O setor industrial teve queda de 3,5% no ano passado, divulgou o Instituto Brasileiro de Geografia e Estatística. O resultado combina os recuos de 4,3% da indústria de transformação e de 7% da construção civil, com a alta de 1,3% da indústria extrativa, que se beneficiou do crescimento da extração de petróleo e gás e da alta no preço da commodity.

No segmento de transformação, os destaques negativos foram a indústria automotiva, metalurgia, artigos de vestuário e acessórios e máquinas e equipamentos. Do lado positivo, as indústrias de alimentos, farmacêutica e de material de limpeza refletem o consumo de itens que se mantiveram constantes e até cresceram durante a pandemia do novo coronavírus.

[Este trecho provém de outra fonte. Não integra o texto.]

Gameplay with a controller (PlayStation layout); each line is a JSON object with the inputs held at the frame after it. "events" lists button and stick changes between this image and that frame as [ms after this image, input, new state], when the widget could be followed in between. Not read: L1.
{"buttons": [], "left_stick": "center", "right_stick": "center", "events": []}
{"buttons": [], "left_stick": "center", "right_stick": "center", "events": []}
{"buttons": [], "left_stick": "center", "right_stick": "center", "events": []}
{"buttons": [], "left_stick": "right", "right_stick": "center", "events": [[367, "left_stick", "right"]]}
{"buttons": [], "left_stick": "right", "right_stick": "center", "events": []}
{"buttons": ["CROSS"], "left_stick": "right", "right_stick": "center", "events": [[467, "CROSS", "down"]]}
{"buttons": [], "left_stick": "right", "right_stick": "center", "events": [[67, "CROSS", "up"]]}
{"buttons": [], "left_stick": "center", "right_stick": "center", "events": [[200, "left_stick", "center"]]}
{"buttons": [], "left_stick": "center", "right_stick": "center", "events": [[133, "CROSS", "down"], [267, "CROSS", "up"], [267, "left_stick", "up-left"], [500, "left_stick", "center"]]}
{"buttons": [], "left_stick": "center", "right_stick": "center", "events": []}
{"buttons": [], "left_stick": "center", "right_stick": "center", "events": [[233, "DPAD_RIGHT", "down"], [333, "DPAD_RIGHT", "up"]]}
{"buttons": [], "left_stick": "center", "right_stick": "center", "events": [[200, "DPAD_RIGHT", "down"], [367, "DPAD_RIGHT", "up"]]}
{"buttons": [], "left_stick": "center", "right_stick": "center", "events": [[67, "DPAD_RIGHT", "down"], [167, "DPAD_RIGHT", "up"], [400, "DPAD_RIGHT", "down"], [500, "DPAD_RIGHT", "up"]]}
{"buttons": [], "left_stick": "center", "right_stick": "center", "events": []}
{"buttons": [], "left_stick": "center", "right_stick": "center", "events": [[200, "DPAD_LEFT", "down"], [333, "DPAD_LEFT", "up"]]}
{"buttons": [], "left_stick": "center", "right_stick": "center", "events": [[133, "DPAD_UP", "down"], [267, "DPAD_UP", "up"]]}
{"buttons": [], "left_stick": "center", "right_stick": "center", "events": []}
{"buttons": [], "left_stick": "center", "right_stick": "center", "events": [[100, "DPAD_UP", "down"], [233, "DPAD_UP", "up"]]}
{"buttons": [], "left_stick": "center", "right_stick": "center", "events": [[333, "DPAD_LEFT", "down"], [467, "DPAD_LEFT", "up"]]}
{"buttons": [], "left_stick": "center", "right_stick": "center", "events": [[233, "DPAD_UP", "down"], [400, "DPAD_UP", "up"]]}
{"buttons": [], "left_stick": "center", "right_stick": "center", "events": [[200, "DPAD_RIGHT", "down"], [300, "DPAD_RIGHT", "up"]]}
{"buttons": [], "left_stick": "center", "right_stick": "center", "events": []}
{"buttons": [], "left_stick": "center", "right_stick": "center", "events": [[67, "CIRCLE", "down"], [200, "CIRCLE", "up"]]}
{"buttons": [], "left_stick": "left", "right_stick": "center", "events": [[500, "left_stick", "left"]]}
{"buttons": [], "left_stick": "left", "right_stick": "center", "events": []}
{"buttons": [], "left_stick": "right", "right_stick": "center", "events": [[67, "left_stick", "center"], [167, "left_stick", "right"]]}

Segundo o economista-chefe da Confederação Nacional da Indústria (CNI), Renato da Fonseca, o resultado era esperado. “Quando fizemos a primeira análise, em maio de 2020, a nossa percepção era de uma queda até maior, de 4,2%. A boa notícia é a manutenção do crescimento, por conta do desempenho do quarto trimestre”, afirmou. No último trimestre do ano, o PIB da indústria cresceu 1,9%, puxado pelo setor de transformação, com alta de 4,9%.

No entanto, Fonseca destacou que a expectativa para 2021 é incerta por conta da segunda onda de contaminação de covid-19. “Na verdade, a indústria voltou para onde estava, mas ainda não tinha se recuperado totalmente. Entramos em 2020 com a expectativa de que poderíamos melhorar, mas veio a pandemia. O setor entrou numa crise muito forte e conseguiu sair dela. Isso é positivo”, avaliou.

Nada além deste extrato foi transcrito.